Issue Discovered - Service disruption in Asia Pacific Region - Multiple Services
Incident Report for xMatters
Postmortem

What happened? 

On November 9, 2023, at approximately 5:35 AM AEDT, some customers in the APAC region reported an issue to xMatters Customer Support where they were unable to add a new user. The Add User button was greyed out, and hovering over the button was showing the message "You've reached the maximum number of user licenses for your account" despite having additional licenses available. Some users may also have experienced an intermittent inability to log into the web user interface. Throughout this issue and the subsequent mitigation procedures, the system continued to accept events and generate alerts, and all notifications and responses were processed correctly. 

Why did it happen? 

During a regularly scheduled update to the backend services in the APAC region, a timing issue caused the service responsible for instance configuration and license tracking to be directed to a version that hadn't received the latest configuration data. This conflict caused the system to calculate allotted licenses incorrectly and caused intermittent login issues. 

How did we respond? 

The Engineering teams were monitoring the update and were not encountering any warnings or errors within the process that they considered outside acceptable levels for this specific operation. When customers reported the issue to xMatters Customer Support, however, the teams made the decision to roll back the deployment immediately to mitigate any potential problems. As soon as the rollback was completed, customers confirmed that all services had been restored. The Engineering team launched an internal review process and were able to identify some avenues of improvement and successfully redeployed the update without incident. 

What are we doing to prevent it from happening again? 

In addition to adding additional automated checks to ensure configuration data is always up to date across services prior to an update, the teams isolated the specific cause of the configuration data mismatch to a timeout issue and have updated the timing settings to ensure that it will not happen again.

Posted Nov 28, 2023 - 15:23 PST

Resolved
The issue has been addressed, and all services have been restored. Thank you for your patience while we addressed this matter.
Posted Nov 08, 2023 - 11:45 PST
Monitoring
The xMatters Incident Response team has deployed a fix for the issue.
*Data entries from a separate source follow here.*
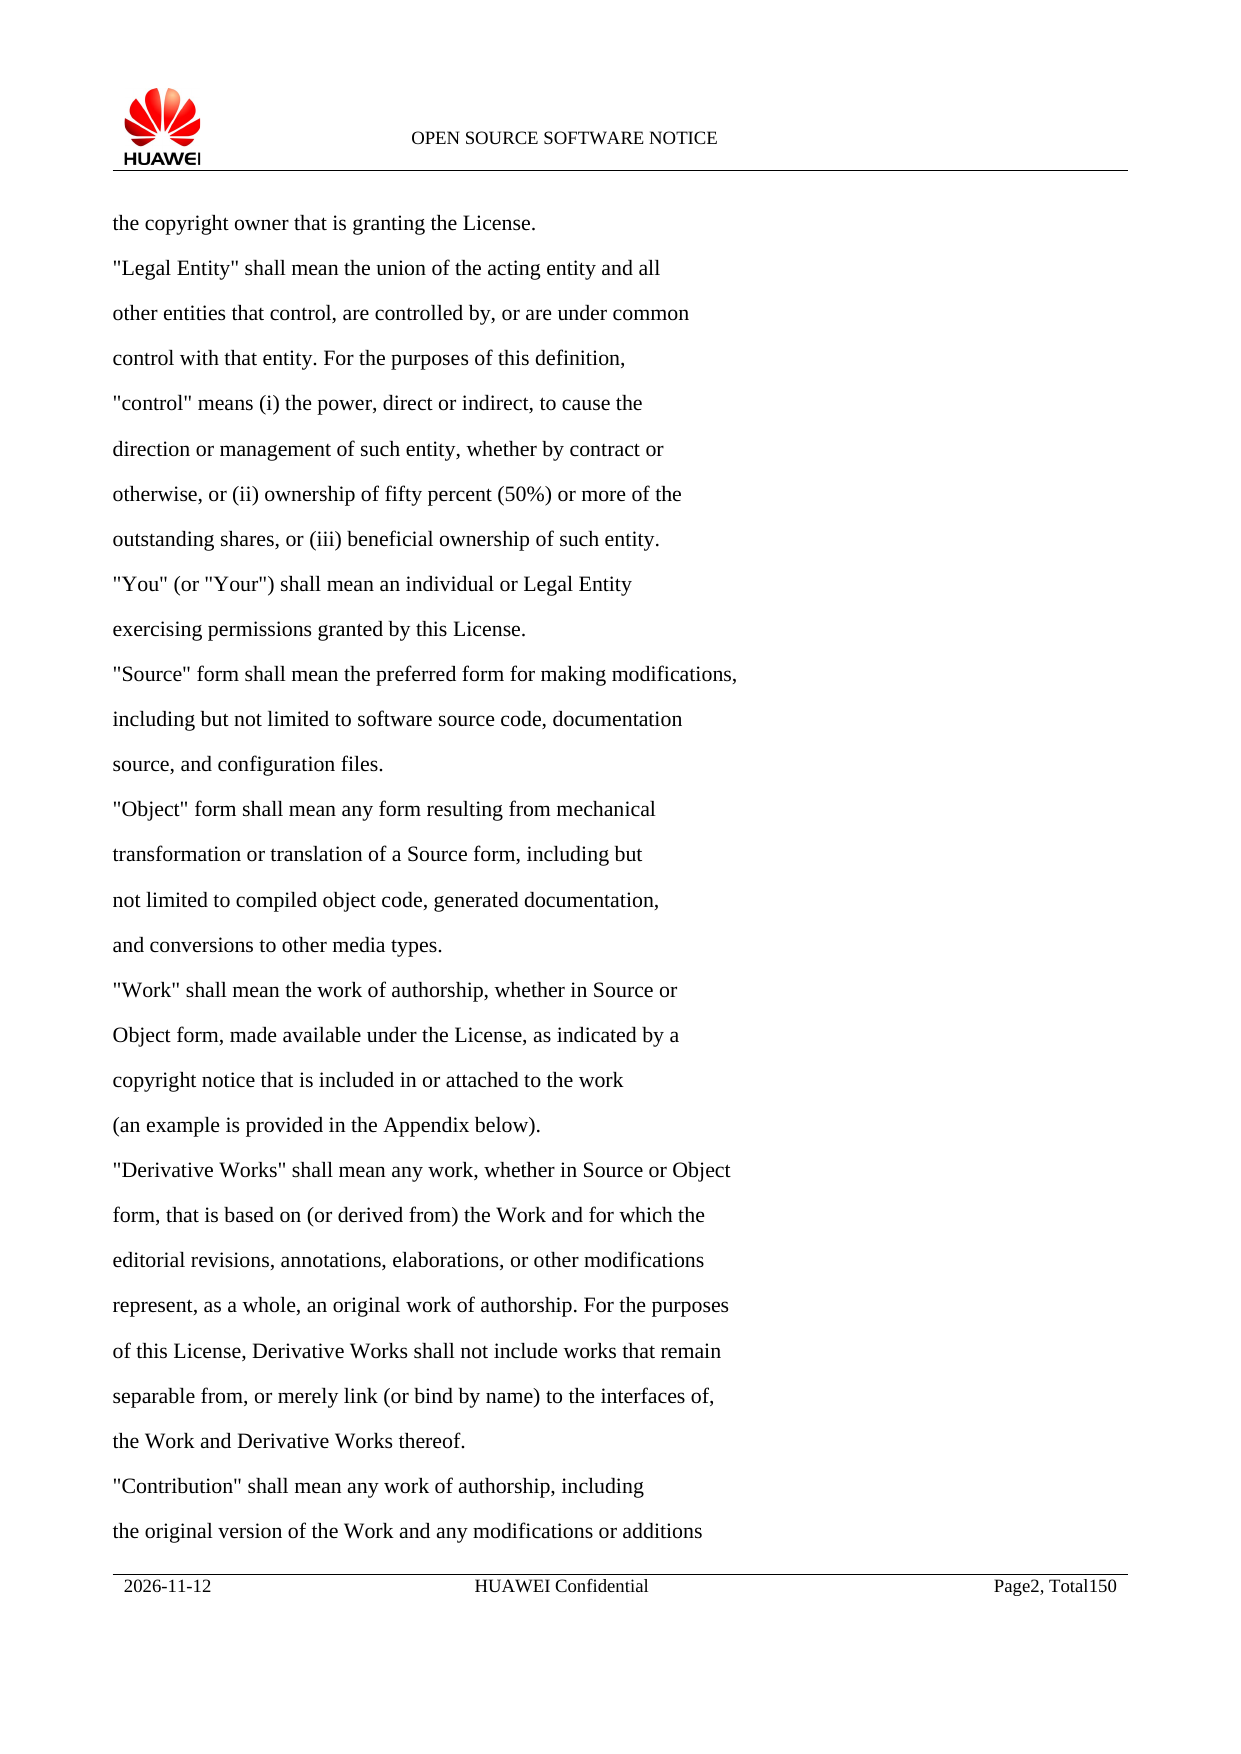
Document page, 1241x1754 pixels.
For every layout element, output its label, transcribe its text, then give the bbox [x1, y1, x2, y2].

text "You" (or "Your") shall mean an individual or Legal Entity [112, 567, 1128, 600]
text source, and configuration files. [112, 748, 1128, 780]
text "Contribution" shall mean any work of authorship, including [112, 1469, 1128, 1502]
text "Legal Entity" shall mean the union of the acting entity and all [112, 251, 1128, 284]
text editorial revisions, annotations, elaborations, or other modifications [112, 1244, 1128, 1276]
text the original version of the Work and any modifications or additions [112, 1514, 1128, 1547]
text form, that is based on (or derived from) the Work and for which the [112, 1199, 1128, 1231]
text "Object" form shall mean any form resulting from mechanical [112, 793, 1128, 825]
text otherwise, or (ii) ownership of fifty percent (50%) or more of the [112, 477, 1128, 509]
text and conversions to other media types. [112, 928, 1128, 961]
text the Work and Derivative Works thereof. [112, 1424, 1128, 1457]
text "Source" form shall mean the preferred form for making modifications, [112, 657, 1128, 690]
text direction or management of such entity, whether by contract or [112, 432, 1128, 464]
text transformation or translation of a Source form, including but [112, 838, 1128, 870]
text control with that entity. For the purposes of this definition, [112, 342, 1128, 374]
text "control" means (i) the power, direct or indirect, to cause the [112, 387, 1128, 419]
text other entities that control, are controlled by, or are under common [112, 297, 1128, 329]
text including but not limited to software source code, documentation [112, 702, 1128, 735]
text "Work" shall mean the work of authorship, whether in Source or [112, 973, 1128, 1006]
text (an example is provided in the Appendix below). [112, 1108, 1128, 1141]
text of this License, Derivative Works shall not include works that remain [112, 1334, 1128, 1366]
text "Derivative Works" shall mean any work, whether in Source or Object [112, 1153, 1128, 1186]
text copyright notice that is included in or attached to the work [112, 1063, 1128, 1096]
text Object form, made available under the License, as indicated by a [112, 1018, 1128, 1051]
text not limited to compiled object code, generated documentation, [112, 883, 1128, 915]
text represent, as a whole, an original work of authorship. For the purposes [112, 1289, 1128, 1321]
text outstanding shares, or (iii) beneficial ownership of such entity. [112, 522, 1128, 554]
text separable from, or merely link (or bind by name) to the interfaces of, [112, 1379, 1128, 1412]
text exercising permissions granted by this License. [112, 612, 1128, 645]
text the copyright owner that is granting the License. [112, 206, 1128, 239]
picture [124, 88, 201, 165]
We are currently monitoring the situation to ensure the implementation is stable and that all services are restored.
Posted Nov 08, 2023 - 11:38 PST
Update
We are continuing to work on a fix for this issue.
Posted Nov 08, 2023 - 11:38 PST
Identified
The xMatters Incident Response team has identified the source of the issue and is working on a fix. We will update once a solution has been identified and implemented.
Posted Nov 08, 2023 - 11:36 PST
Investigating
xMatters monitoring tools have identified a potential issue with xMatters On-Demand for some clients located in the Asia Pacific region. We are currently investigating the issue and will update as information becomes available.

Please see incident details for specific services impacted.
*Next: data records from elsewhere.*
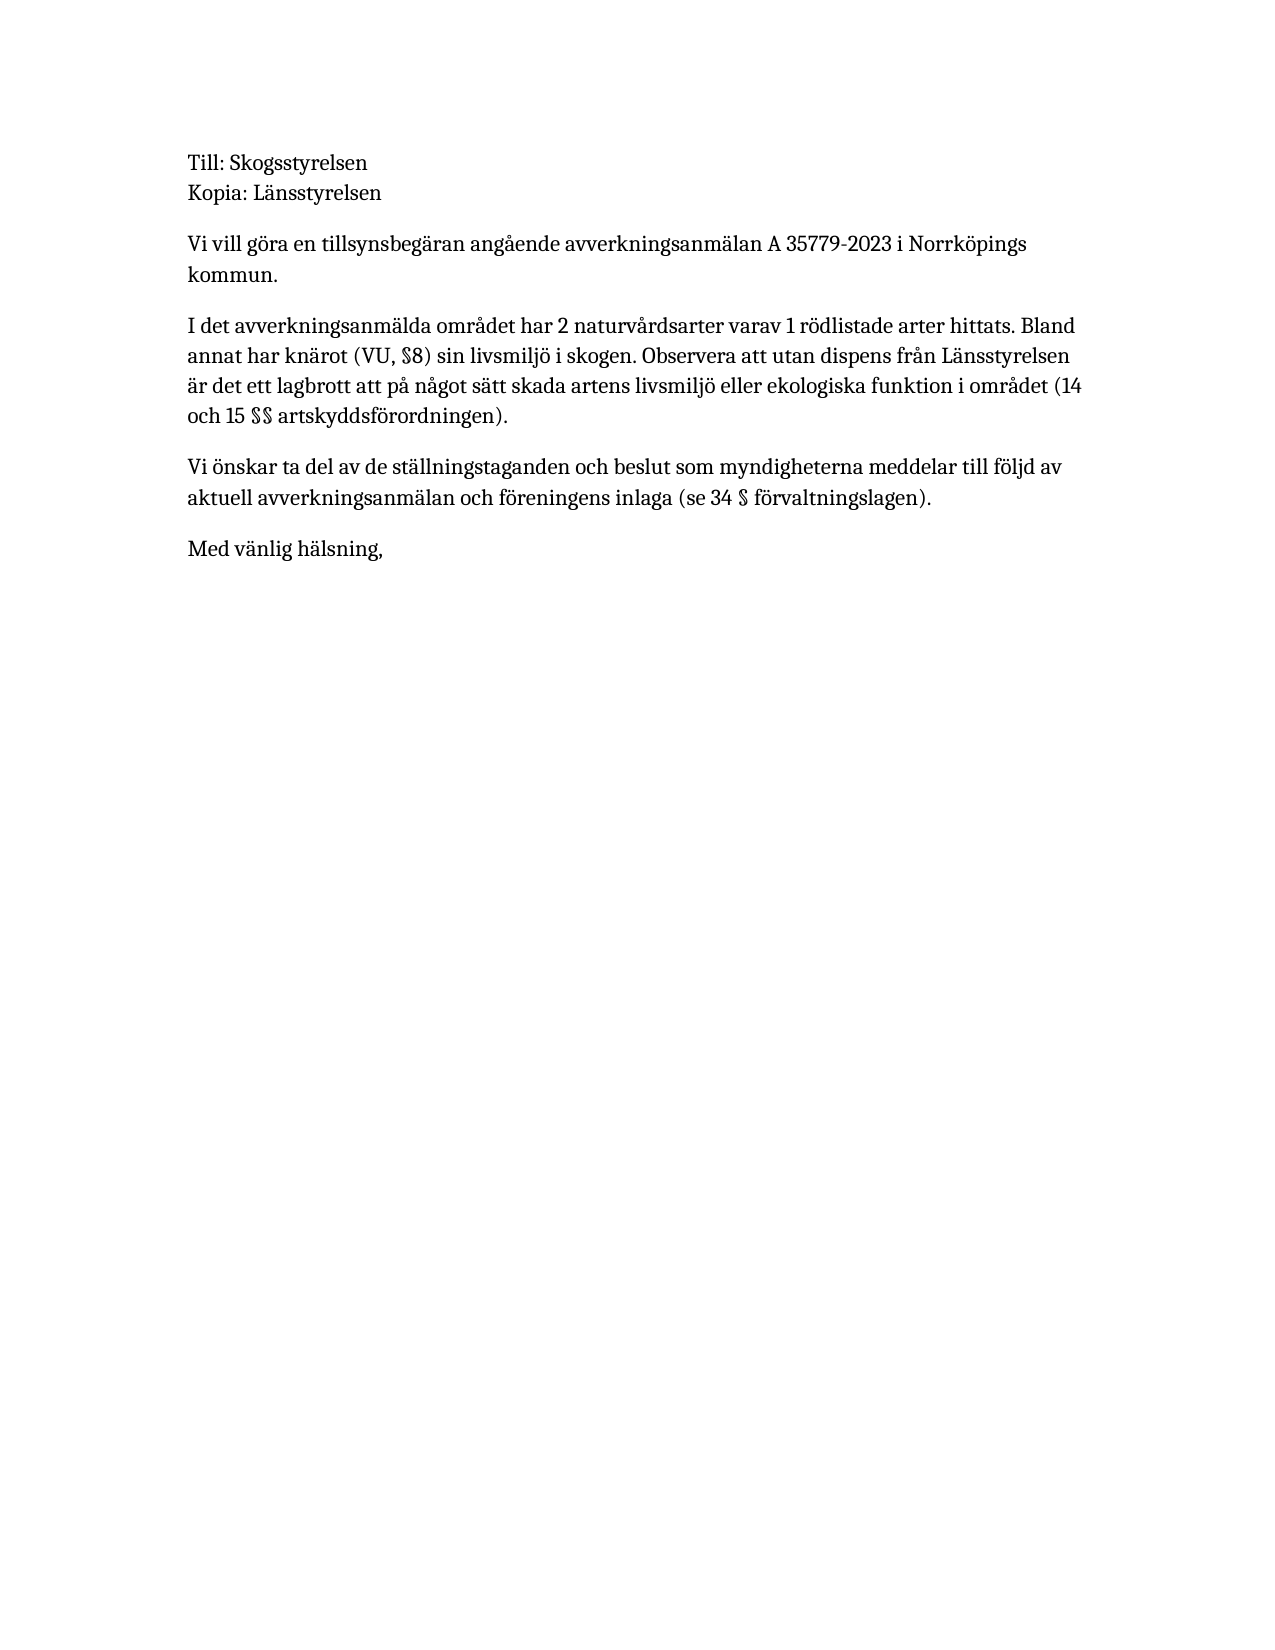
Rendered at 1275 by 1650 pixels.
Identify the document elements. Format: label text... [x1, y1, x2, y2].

text I det avverkningsanmälda området har 2 naturvårdsarter varav 1 rödlistade arter hittats. Bland annat har knärot (VU, §8) sin livsmiljö i skogen. Observera att utan dispens från Länsstyrelsen är det ett lagbrott att på något sätt skada artens livsmiljö eller ekologiska funktion i området (14 och 15 §§ artskyddsförordningen). [187, 312, 1087, 429]
text Till: Skogsstyrelsen Kopia: Länsstyrelsen [187, 150, 1087, 207]
text Med vänlig hälsning, [187, 535, 1087, 592]
text Vi vill göra en tillsynsbegäran angående avverkningsanmälan A 35779-2023 i Norrköpings kommun. [187, 231, 1087, 288]
text Vi önskar ta del av de ställningstaganden och beslut som myndigheterna meddelar till följd av aktuell avverkningsanmälan och föreningens inlaga (se 34 § förvaltningslagen). [187, 454, 1087, 511]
If you are also experiencing issues, or if you're not sure whether this issue impacts your service, please contact xMatters Client Assistance at https://support.xmatters.com/hc/en-us/requests/new - our support agents are waiting to help.
Posted Nov 08, 2023 - 11:26 PST
This incident affected: Asia Pacific (Web Interface, Email Notifications, SMS Notifications, Voice Notifications, Conferencing, Integration Platform, API, Mobile App).